• **YOUR OBJECTIVE**
Copy the records below line for line, changing nothing, and leave the pictures out.
*** Block opens ***
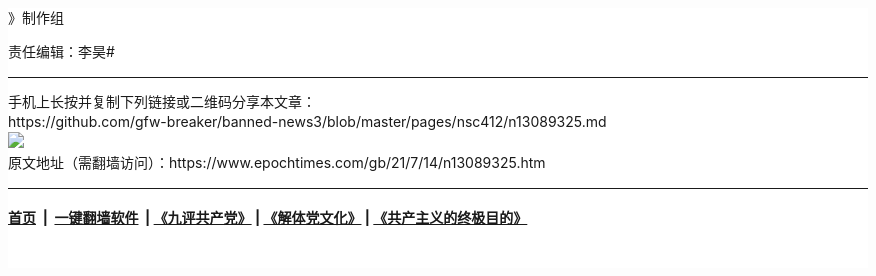  </ok>
 》制作组
</p>
<p>
 责任编辑：李昊#
</p>
</div>
<hr/>
手机上长按并复制下列链接或二维码分享本文章：<br/>
https://github.com/gfw-breaker/banned-news3/blob/master/pages/nsc412/n13089325.md <br/>
<a href='https://github.com/gfw-breaker/banned-news3/blob/master/pages/nsc412/n13089325.md'><img src='https://github.com/gfw-breaker/banned-news3/blob/master/pages/nsc412/n13089325.md.png'/></a> <br/>
原文地址（需翻墙访问）：https://www.epochtimes.com/gb/21/7/14/n13089325.htm


------------------------
#### [首页](https://github.com/gfw-breaker/banned-news3/blob/master/README.md) &nbsp;|&nbsp; [一键翻墙软件](https://github.com/gfw-breaker/nogfw/blob/master/README.md) &nbsp;| [《九评共产党》](https://github.com/gfw-breaker/9ping.md/blob/master/README.md#九评之一评共产党是什么) | [《解体党文化》](https://github.com/gfw-breaker/jtdwh.md/blob/master/README.md) | [《共产主义的终极目的》](https://github.com/gfw-breaker/gczydzjmd.md/blob/master/README.md)


<img src='http://gfw-breaker.win/banned-news3/pages/nsc412/n13089325.md' width='0px' height='0px'/>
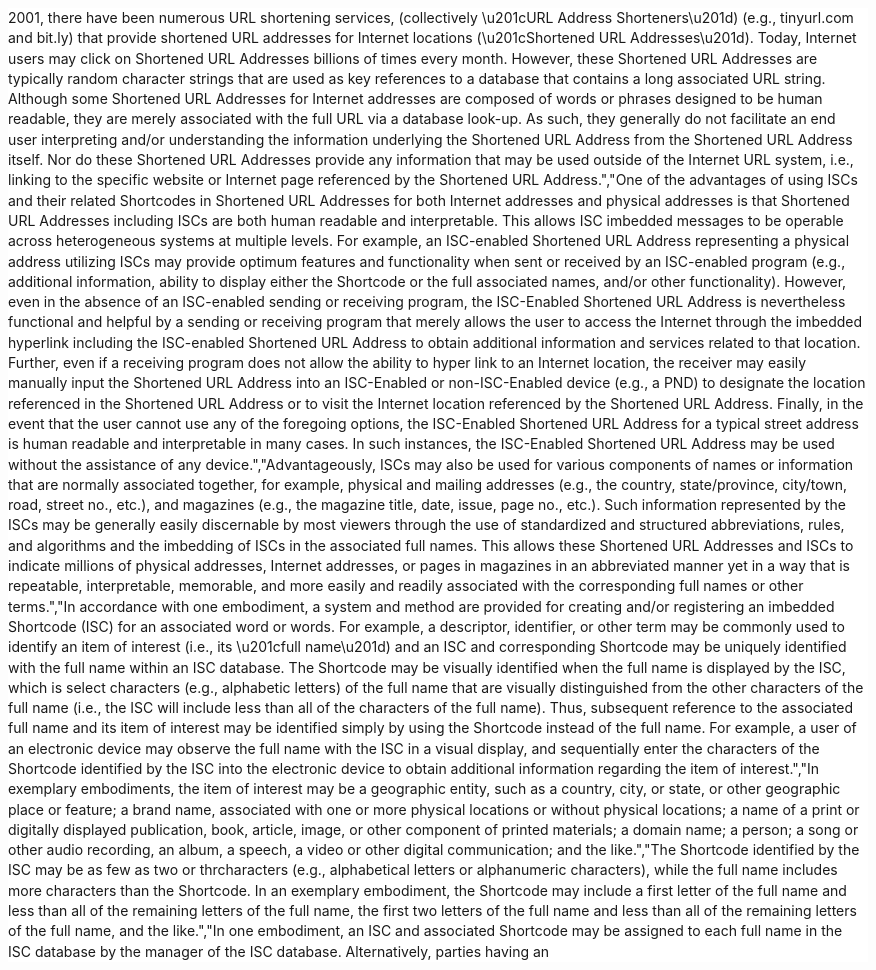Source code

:2001, there have been numerous URL shortening services, (collectively \u201cURL Address Shorteners\u201d) (e.g., tinyurl.com and bit.ly) that provide shortened URL addresses for Internet locations (\u201cShortened URL Addresses\u201d). Today, Internet users may click on Shortened URL Addresses billions of times every month. However, these Shortened URL Addresses are typically random character strings that are used as key references to a database that contains a long associated URL string. Although some Shortened URL Addresses for Internet addresses are composed of words or phrases designed to be human readable, they are merely associated with the full URL via a database look-up. As such, they generally do not facilitate an end user interpreting and\/or understanding the information underlying the Shortened URL Address from the Shortened URL Address itself. Nor do these Shortened URL Addresses provide any information that may be used outside of the Internet URL system, i.e., linking to the specific website or Internet page referenced by the Shortened URL Address.","One of the advantages of using ISCs and their related Shortcodes in Shortened URL Addresses for both Internet addresses and physical addresses is that Shortened URL Addresses including ISCs are both human readable and interpretable. This allows ISC imbedded messages to be operable across heterogeneous systems at multiple levels. For example, an ISC-enabled Shortened URL Address representing a physical address utilizing ISCs may provide optimum features and functionality when sent or received by an ISC-enabled program (e.g., additional information, ability to display either the Shortcode or the full associated names, and\/or other functionality). However, even in the absence of an ISC-enabled sending or receiving program, the ISC-Enabled Shortened URL Address is nevertheless functional and helpful by a sending or receiving program that merely allows the user to access the Internet through the imbedded hyperlink including the ISC-enabled Shortened URL Address to obtain additional information and services related to that location. Further, even if a receiving program does not allow the ability to hyper link to an Internet location, the receiver may easily manually input the Shortened URL Address into an ISC-Enabled or non-ISC-Enabled device (e.g., a PND) to designate the location referenced in the Shortened URL Address or to visit the Internet location referenced by the Shortened URL Address. Finally, in the event that the user cannot use any of the foregoing options, the ISC-Enabled Shortened URL Address for a typical street address is human readable and interpretable in many cases. In such instances, the ISC-Enabled Shortened URL Address may be used without the assistance of any device.","Advantageously, ISCs may also be used for various components of names or information that are normally associated together, for example, physical and mailing addresses (e.g., the country, state\/province, city\/town, road, street no., etc.), and magazines (e.g., the magazine title, date, issue, page no., etc.). Such information represented by the ISCs may be generally easily discernable by most viewers through the use of standardized and structured abbreviations, rules, and algorithms and the imbedding of ISCs in the associated full names. This allows these Shortened URL Addresses and ISCs to indicate millions of physical addresses, Internet addresses, or pages in magazines in an abbreviated manner yet in a way that is repeatable, interpretable, memorable, and more easily and readily associated with the corresponding full names or other terms.","In accordance with one embodiment, a system and method are provided for creating and\/or registering an imbedded Shortcode (ISC) for an associated word or words. For example, a descriptor, identifier, or other term may be commonly used to identify an item of interest (i.e., its \u201cfull name\u201d) and an ISC and corresponding Shortcode may be uniquely identified with the full name within an ISC database. The Shortcode may be visually identified when the full name is displayed by the ISC, which is select characters (e.g., alphabetic letters) of the full name that are visually distinguished from the other characters of the full name (i.e., the ISC will include less than all of the characters of the full name). Thus, subsequent reference to the associated full name and its item of interest may be identified simply by using the Shortcode instead of the full name. For example, a user of an electronic device may observe the full name with the ISC in a visual display, and sequentially enter the characters of the Shortcode identified by the ISC into the electronic device to obtain additional information regarding the item of interest.","In exemplary embodiments, the item of interest may be a geographic entity, such as a country, city, or state, or other geographic place or feature; a brand name, associated with one or more physical locations or without physical locations; a name of a print or digitally displayed publication, book, article, image, or other component of printed materials; a domain name; a person; a song or other audio recording, an album, a speech, a video or other digital communication; and the like.","The Shortcode identified by the ISC may be as few as two or thrcharacters (e.g., alphabetical letters or alphanumeric characters), while the full name includes more characters than the Shortcode. In an exemplary embodiment, the Shortcode may include a first letter of the full name and less than all of the remaining letters of the full name, the first two letters of the full name and less than all of the remaining letters of the full name, and the like.","In one embodiment, an ISC and associated Shortcode may be assigned to each full name in the ISC database by the manager of the ISC database. Alternatively, parties having an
*** Block closes ***
• **EXERCISE RESULT**
  </ok>
 》制作组
</p>
<p>
 责任编辑：李昊#
</p>
</div>
<hr/>
手机上长按并复制下列链接或二维码分享本文章：<br/>
https://github.com/gfw-breaker/banned-news3/blob/master/pages/nsc412/n13089325.md <br/>
<a href='https://github.com/gfw-breaker/banned-news3/blob/master/pages/nsc412/n13089325.md'><img src='https://github.com/gfw-breaker/banned-news3/blob/master/pages/nsc412/n13089325.md.png'/></a> <br/>
原文地址（需翻墙访问）：https://www.epochtimes.com/gb/21/7/14/n13089325.htm


------------------------
#### [首页](https://github.com/gfw-breaker/banned-news3/blob/master/README.md) &nbsp;|&nbsp; [一键翻墙软件](https://github.com/gfw-breaker/nogfw/blob/master/README.md) &nbsp;| [《九评共产党》](https://github.com/gfw-breaker/9ping.md/blob/master/README.md#九评之一评共产党是什么) | [《解体党文化》](https://github.com/gfw-breaker/jtdwh.md/blob/master/README.md) | [《共产主义的终极目的》](https://github.com/gfw-breaker/gczydzjmd.md/blob/master/README.md)


<img src='http://gfw-breaker.win/banned-news3/pages/nsc412/n13089325.md' width='0px' height='0px'/>
Source code

:2001, there have been numerous URL shortening services, (collectively \u201cURL Address Shorteners\u201d) (e.g., tinyurl.com and bit.ly) that provide shortened URL addresses for Internet locations (\u201cShortened URL Addresses\u201d). Today, Internet users may click on Shortened URL Addresses billions of times every month. However, these Shortened URL Addresses are typically random character strings that are used as key references to a database that contains a long associated URL string. Although some Shortened URL Addresses for Internet addresses are composed of words or phrases designed to be human readable, they are merely associated with the full URL via a database look-up. As such, they generally do not facilitate an end user interpreting and\/or understanding the information underlying the Shortened URL Address from the Shortened URL Address itself. Nor do these Shortened URL Addresses provide any information that may be used outside of the Internet URL system, i.e., linking to the specific website or Internet page referenced by the Shortened URL Address.","One of the advantages of using ISCs and their related Shortcodes in Shortened URL Addresses for both Internet addresses and physical addresses is that Shortened URL Addresses including ISCs are both human readable and interpretable. This allows ISC imbedded messages to be operable across heterogeneous systems at multiple levels. For example, an ISC-enabled Shortened URL Address representing a physical address utilizing ISCs may provide optimum features and functionality when sent or received by an ISC-enabled program (e.g., additional information, ability to display either the Shortcode or the full associated names, and\/or other functionality). However, even in the absence of an ISC-enabled sending or receiving program, the ISC-Enabled Shortened URL Address is nevertheless functional and helpful by a sending or receiving program that merely allows the user to access the Internet through the imbedded hyperlink including the ISC-enabled Shortened URL Address to obtain additional information and services related to that location. Further, even if a receiving program does not allow the ability to hyper link to an Internet location, the receiver may easily manually input the Shortened URL Address into an ISC-Enabled or non-ISC-Enabled device (e.g., a PND) to designate the location referenced in the Shortened URL Address or to visit the Internet location referenced by the Shortened URL Address. Finally, in the event that the user cannot use any of the foregoing options, the ISC-Enabled Shortened URL Address for a typical street address is human readable and interpretable in many cases. In such instances, the ISC-Enabled Shortened URL Address may be used without the assistance of any device.","Advantageously, ISCs may also be used for various components of names or information that are normally associated together, for example, physical and mailing addresses (e.g., the country, state\/province, city\/town, road, street no., etc.), and magazines (e.g., the magazine title, date, issue, page no., etc.). Such information represented by the ISCs may be generally easily discernable by most viewers through the use of standardized and structured abbreviations, rules, and algorithms and the imbedding of ISCs in the associated full names. This allows these Shortened URL Addresses and ISCs to indicate millions of physical addresses, Internet addresses, or pages in magazines in an abbreviated manner yet in a way that is repeatable, interpretable, memorable, and more easily and readily associated with the corresponding full names or other terms.","In accordance with one embodiment, a system and method are provided for creating and\/or registering an imbedded Shortcode (ISC) for an associated word or words. For example, a descriptor, identifier, or other term may be commonly used to identify an item of interest (i.e., its \u201cfull name\u201d) and an ISC and corresponding Shortcode may be uniquely identified with the full name within an ISC database. The Shortcode may be visually identified when the full name is displayed by the ISC, which is select characters (e.g., alphabetic letters) of the full name that are visually distinguished from the other characters of the full name (i.e., the ISC will include less than all of the characters of the full name). Thus, subsequent reference to the associated full name and its item of interest may be identified simply by using the Shortcode instead of the full name. For example, a user of an electronic device may observe the full name with the ISC in a visual display, and sequentially enter the characters of the Shortcode identified by the ISC into the electronic device to obtain additional information regarding the item of interest.","In exemplary embodiments, the item of interest may be a geographic entity, such as a country, city, or state, or other geographic place or feature; a brand name, associated with one or more physical locations or without physical locations; a name of a print or digitally displayed publication, book, article, image, or other component of printed materials; a domain name; a person; a song or other audio recording, an album, a speech, a video or other digital communication; and the like.","The Shortcode identified by the ISC may be as few as two or thrcharacters (e.g., alphabetical letters or alphanumeric characters), while the full name includes more characters than the Shortcode. In an exemplary embodiment, the Shortcode may include a first letter of the full name and less than all of the remaining letters of the full name, the first two letters of the full name and less than all of the remaining letters of the full name, and the like.","In one embodiment, an ISC and associated Shortcode may be assigned to each full name in the ISC database by the manager of the ISC database. Alternatively, parties having an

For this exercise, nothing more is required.